Para cuando llegaron a París los dos hermanos estaban más unidos que nunca. Se habían transformado en experimentados avistadores de delfines; tanto, que reconocían individualidades en las manadas que se cruzaban con ellos. Podían predecir posibles tormentas y su duración aproximada, reconocían indicios en las nubes, en los movimientos de esa superficie infinita de agua salada, en el olor y la densidad del aire sobre la cara. Pero, sobre todo, al final del viaje eran eximios jugadores de canasta, el juego de naipes favorito de su madre, a quien vencieron varias veces a lo largo del mes que duró la travesía marítima.

La furia inicial que tenía al partir se había atenuado cuando desembarcaron en Europa. Para cuando llegaron a Francia el enojo había dado paso a una melancolía que ella se ocupó de enmascarar; la disfrazó de desinterés, desapego y lejanía para protegerse de desencantos.

Transcurrirían casi dos años antes de regresar a la Argentina donde se reencontrarían con el hermano que tiempo después sería mi abuelo. Un muchacho en sus incipientes veinte años que había resuelto postergar el inicio de sus estudios para ser médico en favor de otras actividades más placenteras -que le costarían un grave enojo de su padre y otra distancia insalvable, que deberá ser tema de otro relato-.

De vuelta en Mendoza fue una joven tan famosa por su belleza física, su altura imponente, sus facciones simétricas y perfectas, como por su carácter esquivo, distante. Vivió alejada de la vida social que se esperaba de ella por el azar de haber nacido en una familia tradicional.

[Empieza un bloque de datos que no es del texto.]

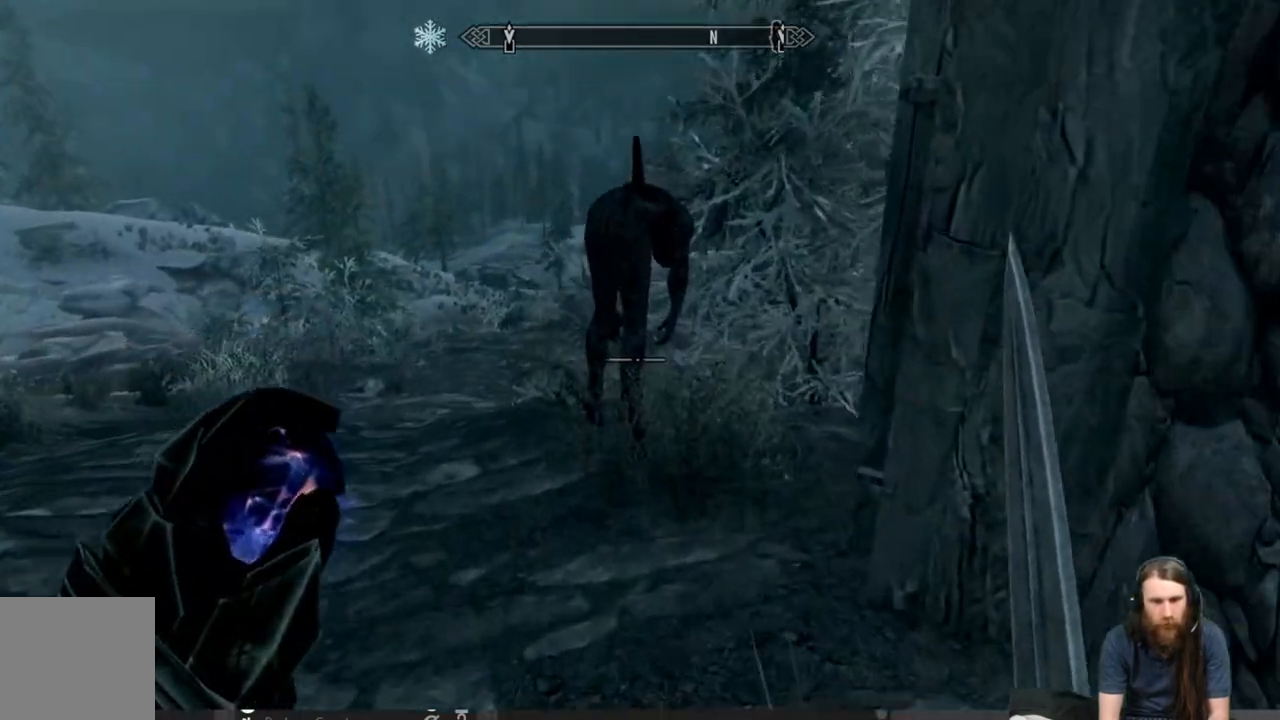
{"buttons": [], "left_stick": "up", "right_stick": "up", "events": [[433, "right_stick", "up"]]}
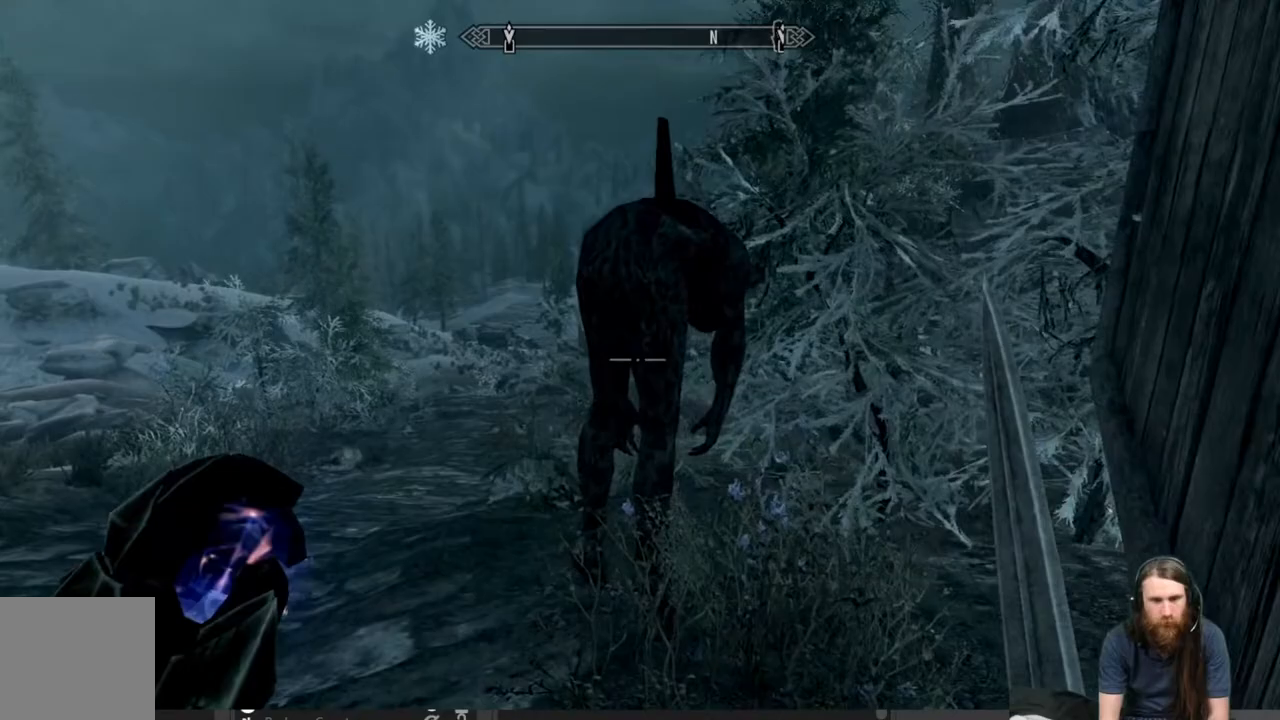
{"buttons": [], "left_stick": "left", "right_stick": "down", "events": [[83, "right_stick", "center"], [167, "left_stick", "center"], [433, "right_stick", "down"], [500, "left_stick", "left"]]}
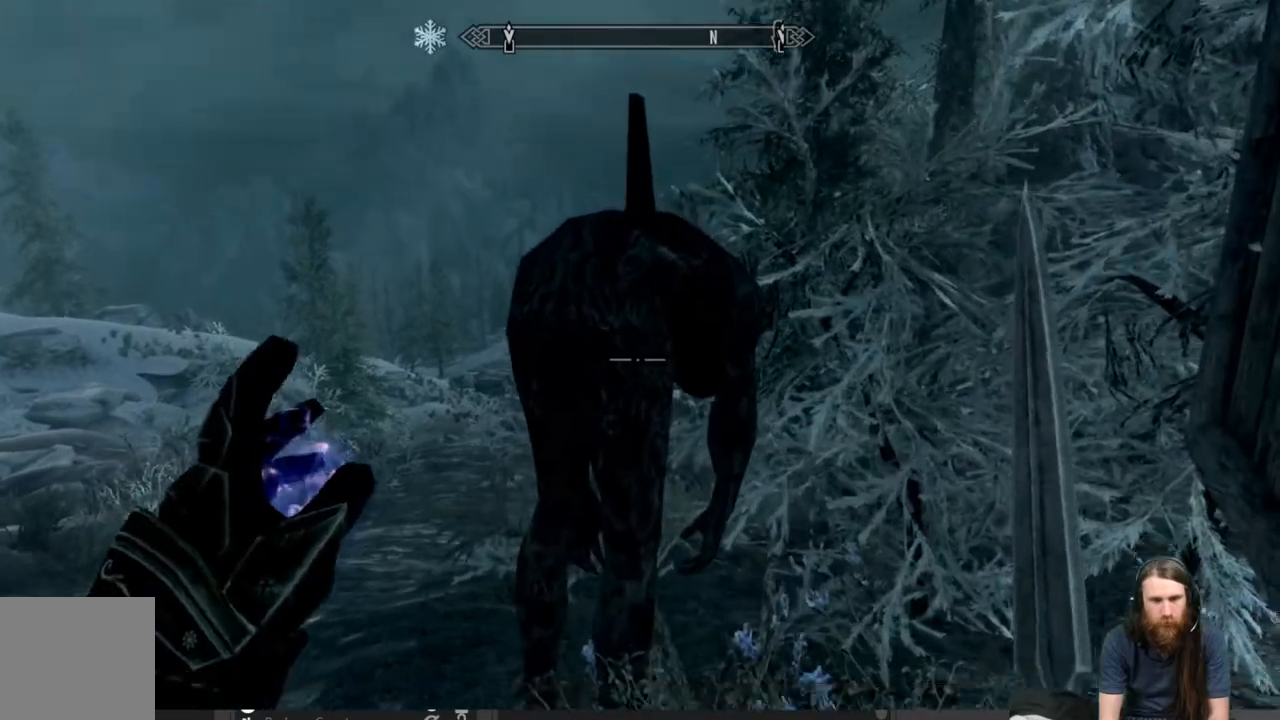
{"buttons": [], "left_stick": "down-left", "right_stick": "up-left", "events": [[117, "right_stick", "center"], [150, "left_stick", "center"], [383, "left_stick", "down-left"], [433, "right_stick", "left"], [483, "right_stick", "up-left"]]}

Jamás llegó a perdonar del todo a su padre, un reconocido jurista que integró el primer directorio del Colegio de Abogados de Mendoza como vicepresidente, y más adelante se desempeñó como ministro de la Suprema Corte de Justicia. No consiguió tener con él una relación cercana y afectuosa, pero fueron capaces de convivir pacíficamente en su finca “La Puntilla”, que en aquellos tiempos abarcaba lo que hoy se denomina Huerto del Sol. Nunca se casó y nadie supo que tuviese algún amor. Vivió sola en Buenos Aires y cuando visitaba a su madre -ya viuda- en Mendoza no propiciaba encuentros con el resto de la familia: se sentía una extraña entre sus trece sobrinos y sus cuñadas.

La madre de mi abuelo conservó la costumbre de jugar cartas y transmitió el amor por la canasta a sus nietas mujeres. La alegría era uno de los rasgos preponderante de su personalidad. Su nariz respingada y una sonrisa franca eran atributos que sobresalían en las facciones redondeadas de su rostro. Se caracterizó por ser una abuela compinche, de esas que enseñaba a sus nietos a decir malas palabras y les prestaba un arsenal de sus accesorios, joyas y sombreros, para que jugaran a disfrazarse. Aficionada a los dulces -en particular a los caramelos de dulce de leche-, visitaba con frecuencia la Confitería Colón en paseos que ofrecía a los descendientes menores de su familia. Con su única hija mujer no pudo sostener una relación de confianza y cercanía. Entre ellas existía una distancia educada e insalvable.

Antes de esa separación forzada y la travesía europea aquel novio de la adolescencia le entregó un anillo de oro blanco. Era una cinta fina con unas líneas curvas casi imperceptibles. Lo usó siempre, también lo tenía puesto el día en que sus sobrinas debieron vestirla para su despedida final, justo antes del velorio.